Data extracted from a collection -
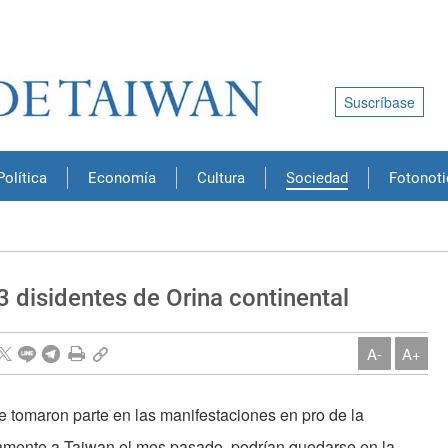
Suscríbase
Política
Economía
Cultura
Sociedad
Fotonoti
 3 disidentes de Orina continental
A-
A+
ue tomaron parte en las manifestaciones en pro de la
amente a Taiwan el mes pasado, podrían quedarse en la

Problem details - Without the pictures, restate all of the entries word for word.

Written reply -
Suscríbase
Política
Economía
Cultura
Sociedad
Fotonoti
 3 disidentes de Orina continental
A-
A+
ue tomaron parte en las manifestaciones en pro de la
amente a Taiwan el mes pasado, podrían quedarse en la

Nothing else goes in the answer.